The episode also includes a jab at Microsoft's Zune, an MP3 player and a major competitor of the Apple iPod. Carter Pewterschmidt makes fun of Bill Gates, saying Gates actually owns an iPod rather than a Zune, "like the rest of the world".

==Reception==
The episode received a Nielsen rating of 3.8 among viewers 18–49, in second place behind ABC's Desperate Housewives for the night. Family Guy was among the top 20 shows for the week in the 18–49 demographic, and ranked sixth among the top 17 shows on the Fox Network for the week. Ahsan Haque of IGN commented that the Bale spoof "ranks right up there with some of the best timely pop-culture references in the series". Haque concluded, "It's been a while since we've had new episodes, but it certainly feels like it's been worth the wait as 'Ocean's Three and a Half' turns out to be a triumphant return to form for the series."

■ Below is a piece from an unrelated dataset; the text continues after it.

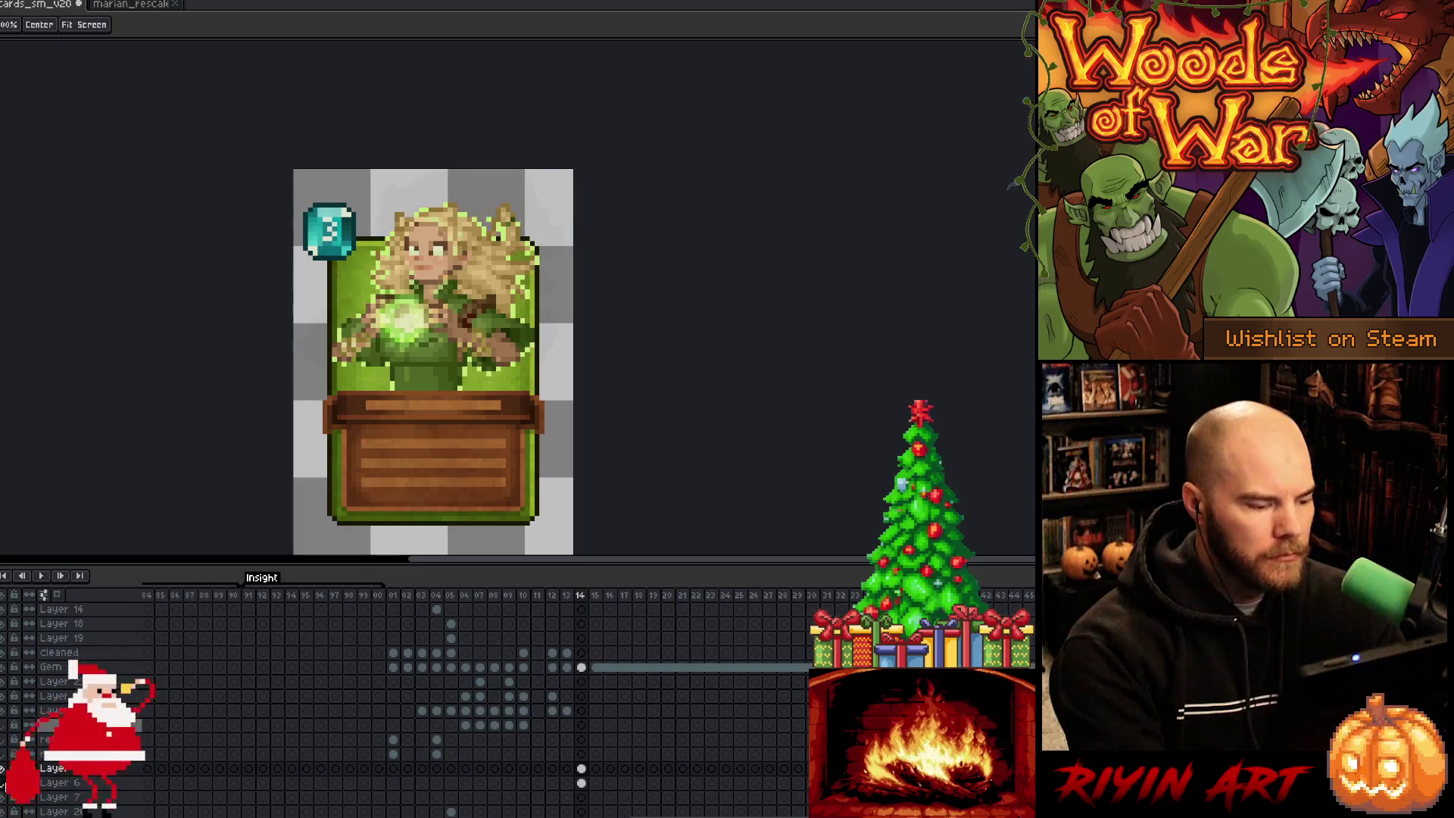
{"action": "key", "text": "m"}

Steve Heisler of The A.V. Club called the episode "fine", and graded it B−. He wrote that the Bale spoof and Stewie's music video were "funny for a while" but went on "way too long". Geoff Boucher of the Los Angeles Times wrote positively of the Bale parody, commenting, "Oh, could there possibly be a single iota of humor left in the Christian Bale on-set rant? Why yes, yes there is, thanks to Seth McFarlane and company at Family Guy." Jackie Strause of the New York Post called the exchange between Peter Griffin and Bale "typical Family Guy fashion. In commenting on the Bale spoof, Ben Child of The Guardian wrote: "Personally, I tend to find Family Guy a bit hit and miss, but the US comedy's rather facile flashback formula does at least make it easy to chuck in the topical references."